OBJECTIVE: Reproduce the book review passage below word for word, keeping every punctuation mark.

TEXT BLOCK:
━━━━━━━━━━━━━━━━━━━━━━━━━━━━━━

Lest you think it’s some line spun to keep the PR hacks happy – “Tell ’em you’re just very normal; the public love that kind of stuff – it honestly comes across as very real and incredibly authentic.
You get the feeling that while she is enormously grateful for all the success that’s come her way, and the opportunities it gives her to workaholically practise the craft she has loved since she was a child, she is also not so removed from who she is – she goes to great lengths to stay grounded, heading back to Maine whenever her crazy schedule allows – that it erases her basic, neuroses-plagued humanity.
And that’s probably the best thing about this highly-entertaining, winningly-insightful book.
Kendrick happily admits as just about every opportunity that she’d rather stay home and see no one than grace parties and press junkets without number, that she lives like a would-be hoarder rather than a living, breathing Vogue Living supplement, and that she way more socially awkward than her public presence might suggest.
“There are plenty of places where I am correctly treated like I ain’t shit. My personal favorite is my hometown. While I was in the middle of writing this, I went home to see my parents. I turned off the phone, stopped checking my email … Being around my family and the place I grew up reminded me of my fear that I was getting too comfortable, that I was letting myself atrophy.” (P. 269)

━━━━━━━━━━━━━━━━━━━━━━━━━━━━━━

PROVIDED MATERIAL:
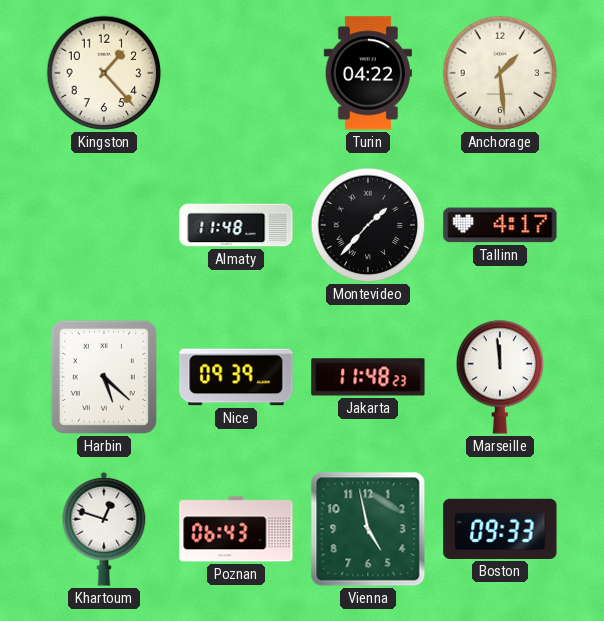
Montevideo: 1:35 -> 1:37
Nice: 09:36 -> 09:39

━━━━━━━━━━━━━━━━━━━━━━━━━━━━━━

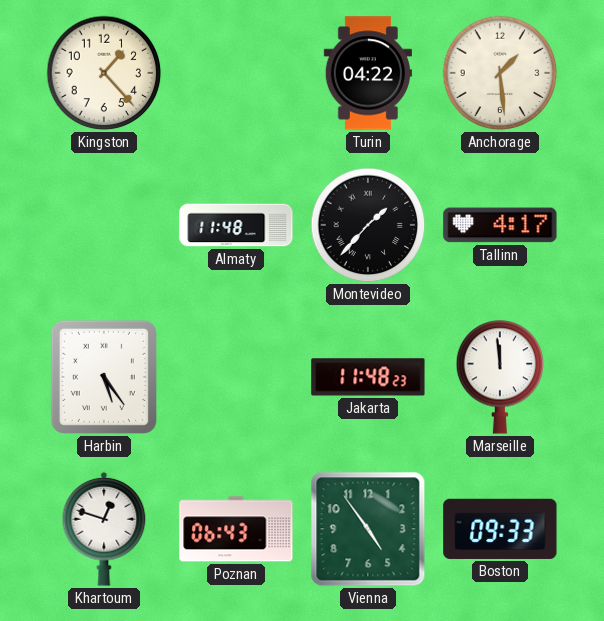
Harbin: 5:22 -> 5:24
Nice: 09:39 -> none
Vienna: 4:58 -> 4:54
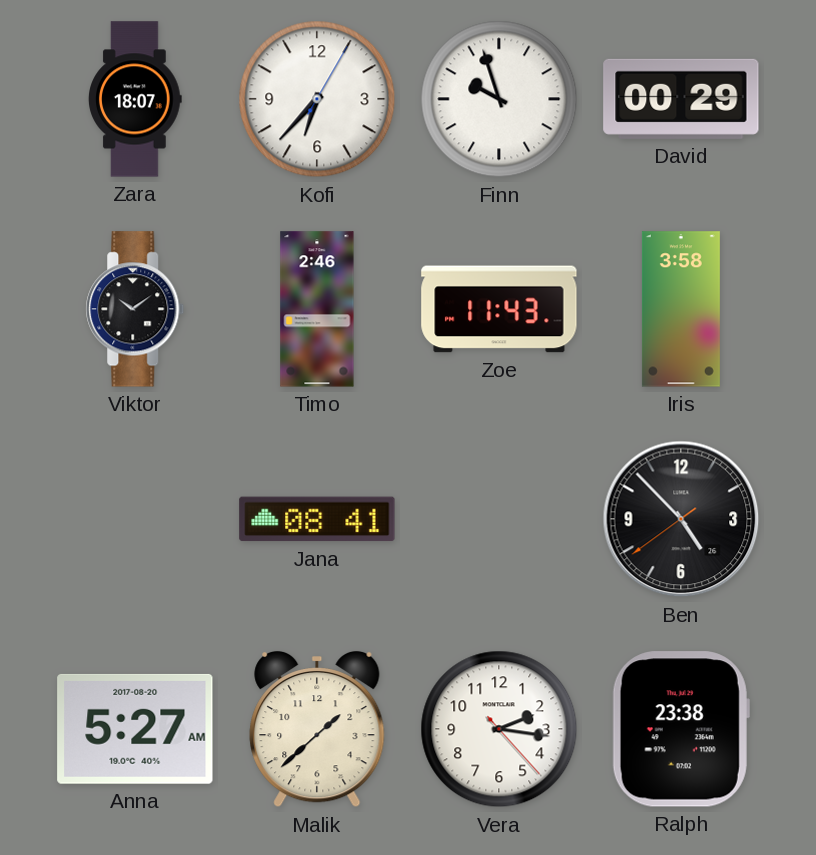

━━━━━━━━━━━━━━━━━━━━━━━━━━━━━━

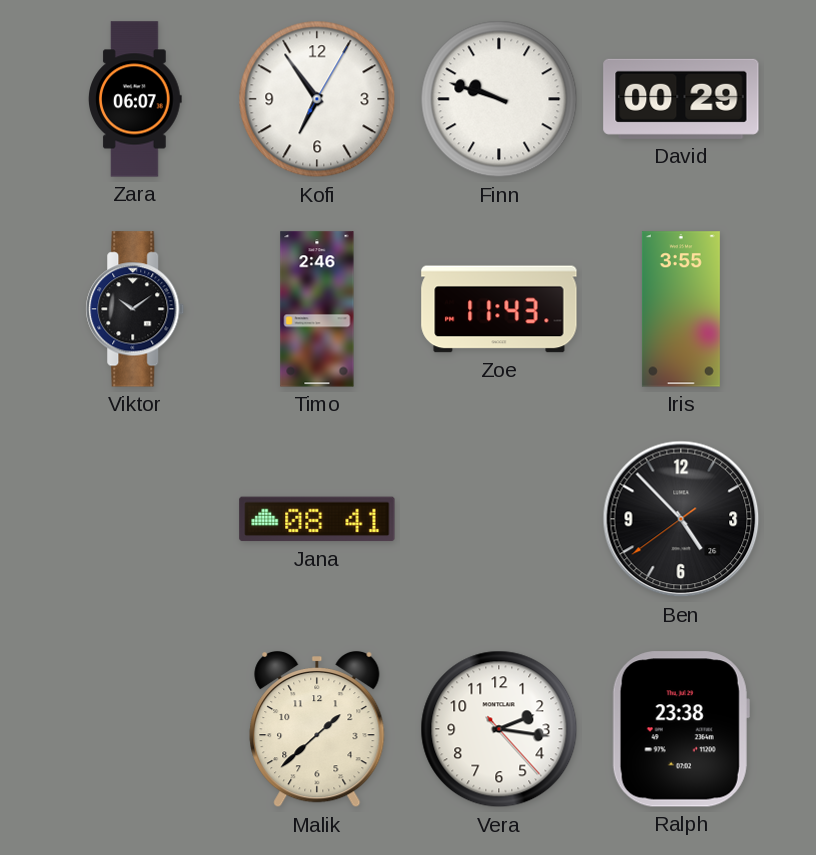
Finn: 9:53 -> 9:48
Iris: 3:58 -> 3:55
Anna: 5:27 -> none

━━━━━━━━━━━━━━━━━━━━━━━━━━━━━━

RESULT OF THIS EXERCISE:
Lest you think it’s some line spun to keep the PR hacks happy – “Tell ’em you’re just very normal; the public love that kind of stuff – it honestly comes across as very real and incredibly authentic.
You get the feeling that while she is enormously grateful for all the success that’s come her way, and the opportunities it gives her to workaholically practise the craft she has loved since she was a child, she is also not so removed from who she is – she goes to great lengths to stay grounded, heading back to Maine whenever her crazy schedule allows – that it erases her basic, neuroses-plagued humanity.
And that’s probably the best thing about this highly-entertaining, winningly-insightful book.
Kendrick happily admits as just about every opportunity that she’d rather stay home and see no one than grace parties and press junkets without number, that she lives like a would-be hoarder rather than a living, breathing Vogue Living supplement, and that she way more socially awkward than her public presence might suggest.
“There are plenty of places where I am correctly treated like I ain’t shit. My personal favorite is my hometown. While I was in the middle of writing this, I went home to see my parents. I turned off the phone, stopped checking my email … Being around my family and the place I grew up reminded me of my fear that I was getting too comfortable, that I was letting myself atrophy.” (P. 269)